┌─ Material supplied

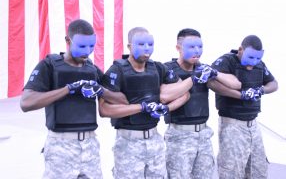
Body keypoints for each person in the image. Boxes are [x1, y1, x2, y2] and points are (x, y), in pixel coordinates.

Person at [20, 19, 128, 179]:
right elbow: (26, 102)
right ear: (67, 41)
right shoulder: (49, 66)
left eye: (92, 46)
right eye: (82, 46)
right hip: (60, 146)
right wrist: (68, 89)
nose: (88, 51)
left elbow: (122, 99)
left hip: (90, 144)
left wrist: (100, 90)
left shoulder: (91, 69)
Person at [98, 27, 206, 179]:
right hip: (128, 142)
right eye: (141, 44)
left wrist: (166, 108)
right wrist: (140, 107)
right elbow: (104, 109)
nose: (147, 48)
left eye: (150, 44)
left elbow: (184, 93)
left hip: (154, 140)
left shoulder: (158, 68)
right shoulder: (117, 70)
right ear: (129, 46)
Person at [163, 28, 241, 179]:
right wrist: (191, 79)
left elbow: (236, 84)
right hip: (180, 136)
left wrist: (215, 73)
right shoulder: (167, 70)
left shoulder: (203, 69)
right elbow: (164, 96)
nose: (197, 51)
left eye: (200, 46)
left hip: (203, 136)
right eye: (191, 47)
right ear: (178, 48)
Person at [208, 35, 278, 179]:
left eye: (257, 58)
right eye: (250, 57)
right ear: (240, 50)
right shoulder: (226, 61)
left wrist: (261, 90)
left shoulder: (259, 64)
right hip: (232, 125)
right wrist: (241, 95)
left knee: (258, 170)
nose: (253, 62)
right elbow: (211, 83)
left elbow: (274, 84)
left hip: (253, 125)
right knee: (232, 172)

└─
┌─ Material supplied

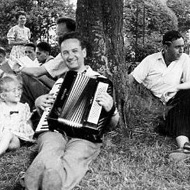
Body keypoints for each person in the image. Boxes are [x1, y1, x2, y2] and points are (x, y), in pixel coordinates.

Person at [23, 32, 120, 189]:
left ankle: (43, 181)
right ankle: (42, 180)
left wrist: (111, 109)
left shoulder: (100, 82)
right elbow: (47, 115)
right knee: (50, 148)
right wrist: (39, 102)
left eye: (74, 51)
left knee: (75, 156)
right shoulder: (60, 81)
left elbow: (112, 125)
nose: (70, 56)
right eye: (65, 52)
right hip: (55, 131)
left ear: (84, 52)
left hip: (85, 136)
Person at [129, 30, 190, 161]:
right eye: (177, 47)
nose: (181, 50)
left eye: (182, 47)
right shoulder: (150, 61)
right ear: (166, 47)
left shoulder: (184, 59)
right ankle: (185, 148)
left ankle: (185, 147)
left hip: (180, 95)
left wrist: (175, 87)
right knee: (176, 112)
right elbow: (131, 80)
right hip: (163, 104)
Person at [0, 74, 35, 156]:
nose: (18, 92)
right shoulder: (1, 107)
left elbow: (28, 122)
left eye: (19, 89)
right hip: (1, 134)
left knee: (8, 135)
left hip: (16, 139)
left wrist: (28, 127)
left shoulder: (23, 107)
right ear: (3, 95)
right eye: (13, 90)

└─
┌─ Material supplied

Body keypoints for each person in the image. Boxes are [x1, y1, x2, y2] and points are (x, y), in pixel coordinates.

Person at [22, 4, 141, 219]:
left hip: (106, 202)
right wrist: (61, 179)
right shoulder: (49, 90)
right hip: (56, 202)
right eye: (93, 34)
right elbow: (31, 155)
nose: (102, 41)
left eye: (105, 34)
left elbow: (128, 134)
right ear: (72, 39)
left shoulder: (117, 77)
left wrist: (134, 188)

└─

- [Task statement]: Note every line of the records that holds the word "ankle", and copy it.

- [Result of this task]:
left ankle: (43, 181)
right ankle: (42, 180)
right ankle: (185, 148)
left ankle: (185, 147)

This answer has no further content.